*Your goal*.
According to the GMAP procedure text, which libraries contain the updated traditional map data sets supplied by SAS?

GMAP Procedure

Differences between GfK and Traditional Map Data Sets

This section covers the differences between the traditional and the GfK map data sets, and the benefits of using the GfK data. Usually, you cannot simply replace a traditional map data set in your existing code with the GfK map data set. You must carefully review the map libraries, the map data set filenames, and the variables that they contain. There are also notable projection differences. For example, that the X and Y variables are always projected in the GfK map data sets. All the details are described next.

New License Information

SAS supplies both traditional and GfK map data sets. SAS has licensed the vector-based map data sets representing the world from GfK GeoMarketing GmbH. These map data sets are to be used only with SAS/GRAPH for your internal business purposes.
Anyone with specialized map needs can license map data directly from GfK GeoMarketing GmbH. They can be assured that their map data will match up with the map data provided with SAS/GRAPH.
The map data sets in library MAPSGFK are based on the digital, vector-based maps from GfK GeoMarketing GmbH and are covered by their copyright. For additional information, see http://support.sas.com/mapsonline/gfklicense.
Libraries MAPSSAS and MAPS both contain the updated traditional maps data sets supplied by SAS.

Advantages to Using GfK Map Data Sets

There are some key advantages to using GfK instead of traditional map data sets, including:
Consistency Licensing the map data from GfK GeoMarketing GmbH provides a single source for map data. This single source ensures that the map data is accurate and uniform for the entire world. Additional map data obtained from GfK GeoMarketing GmbH will match up seamlessly with SAS/GRAPH map data.
Single-source updates GfK GeoMarketing GmbH will be solely responsible for all updates and changes to their map data. This includes political boundary updates, which were up to this time hard to obtain. SAS offers the ability to download the updates to map data via SAS Maps Online (http://support.sas.com/rnd/datavisualization/mapsonline/index.html).

[Collection entries]
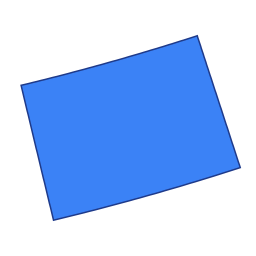 the border of Colorado, rotated 344°
{"feature_id": "USA-3522", "entity_name": "Colorado", "entity_type": "State", "adm_level": 1, "iso_a3": "USA", "parent_name": "United States of America", "parent_adm1": "", "projection": "orthographic", "projection_center": [-105.117, 39.0], "detail": "fine", "context": "isolated", "style": "filled", "palette": "blue", "viewbox_px": 256, "rotation_deg": 344, "n_neighbors": 0, "source": "natural_earth", "source_scale": "10m", "svg_char_len": 2071}
<svg xmlns="http://www.w3.org/2000/svg" viewBox="0 0 256 256"><g transform="rotate(344 128 128)"><path d="M37.0,57.5L41.1,57.7L45.2,57.9L49.3,58.0L53.4,58.2L57.5,58.3L61.6,58.5L65.7,58.6L69.8,58.7L73.9,58.9L78.0,59.0L82.2,59.1L86.3,59.2L90.4,59.2L94.5,59.3L98.6,59.4L102.7,59.5L106.8,59.5L110.9,59.6L115.0,59.6L119.1,59.7L123.2,59.7L127.4,59.7L131.5,59.7L135.6,59.8L139.7,59.8L143.8,59.8L147.9,59.7L152.0,59.7L156.1,59.7L160.2,59.7L164.3,59.6L167.6,59.6L171.6,59.5L174.7,59.5L177.8,59.5L180.9,59.4L184.0,59.4L187.1,59.3L190.3,59.2L193.4,59.2L196.5,59.1L199.6,59.0L202.7,58.9L205.8,58.9L208.9,58.8L212.0,58.7L215.2,58.6L218.3,58.5L220.0,58.4L220.0,60.6L220.1,62.7L220.2,64.9L220.3,67.1L220.4,69.2L220.4,71.4L220.5,73.6L220.6,75.7L220.7,77.9L220.7,80.1L220.8,82.2L220.9,84.4L221.0,86.6L221.0,88.7L221.1,90.9L221.2,93.0L221.3,96.3L221.4,99.5L221.6,102.8L221.7,106.0L221.8,109.3L221.9,112.5L222.0,115.8L222.2,119.0L222.3,122.3L222.4,125.5L222.5,128.8L222.6,132.0L222.8,135.3L222.9,138.5L223.0,141.8L223.1,145.0L223.2,148.3L223.3,151.5L223.5,154.8L223.6,158.0L223.7,161.3L223.8,164.5L223.9,167.8L224.0,171.0L224.2,174.3L224.3,177.5L224.4,180.8L224.5,184.0L224.6,187.3L224.7,190.5L224.9,193.8L225.0,197.0L222.3,197.1L218.9,197.2L215.5,197.3L212.1,197.4L208.6,197.5L205.2,197.6L201.8,197.7L198.4,197.8L193.1,197.9L187.9,198.0L182.7,198.1L177.5,198.2L172.2,198.2L167.0,198.3L161.8,198.4L156.5,198.4L151.3,198.4L146.1,198.4L140.8,198.5L135.6,198.5L130.4,198.4L125.1,198.4L119.9,198.4L114.7,198.3L109.4,198.3L104.2,198.2L99.0,198.1L93.7,198.0L88.5,197.9L83.3,197.8L78.1,197.7L72.8,197.6L67.6,197.4L62.4,197.3L57.1,197.1L51.9,196.9L46.7,196.7L41.5,196.5L36.2,196.3L31.0,196.1L31.2,191.8L31.4,187.5L31.6,183.1L31.7,178.8L31.9,174.5L32.1,170.1L32.3,165.8L32.5,161.5L32.7,157.1L32.8,152.8L33.0,148.5L33.2,144.1L33.4,139.8L33.6,135.5L33.8,131.2L34.0,126.8L34.1,122.5L34.3,118.2L34.5,113.8L34.7,109.5L34.9,105.2L35.1,100.8L35.3,96.5L35.5,92.2L35.7,87.8L35.8,83.5L36.0,79.2L36.2,74.9L36.4,70.5L36.6,66.2L36.8,61.9L37.0,57.5Z" fill="#3b82f6" stroke="#1e3a8a" stroke-width="1.5"/></g></svg>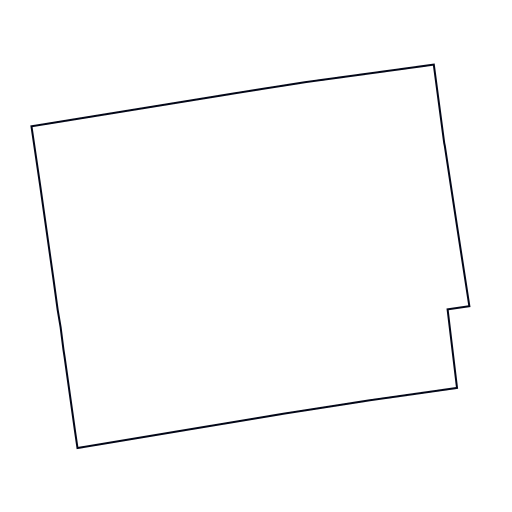 Allen, Indiana, United States of America, rotated 172°
{"feature_id": "52423323B16491815887155", "entity_name": "Allen", "entity_type": "district", "adm_level": 2, "iso_a3": "USA", "parent_name": "United States of America", "parent_adm1": "Indiana", "projection": "robinson", "projection_center": [-85.006, 41.094], "detail": "fine", "context": "isolated", "style": "outline", "palette": "ink", "viewbox_px": 512, "rotation_deg": 172, "n_neighbors": 0, "source": "geoboundaries", "source_scale": "gbopen_adm2", "svg_char_len": 476}
<svg xmlns="http://www.w3.org/2000/svg" viewBox="0 0 512 512"><g transform="rotate(172 256 256)"><path d="M163.4,97.3L75.3,97.4L73.7,176.5L51.7,176.6L52.8,259.9L53.7,338.6L53.9,341.6L53.3,420.8L182.3,421.3L226.1,420.6L253.4,420.1L460.3,415.7L459.9,353.6L459.9,353.4L459.9,334.6L459.8,260.3L459.9,230.4L459.4,212.6L459.7,190.1L459.6,182.1L459.6,181.5L459.6,108.2L459.5,91.0L459.5,90.9L459.5,90.7L250.5,96.0L163.4,97.3Z" fill="none" stroke="#020617" stroke-width="2"/></g></svg>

*Result for this task*.
MAPSSAS and MAPS.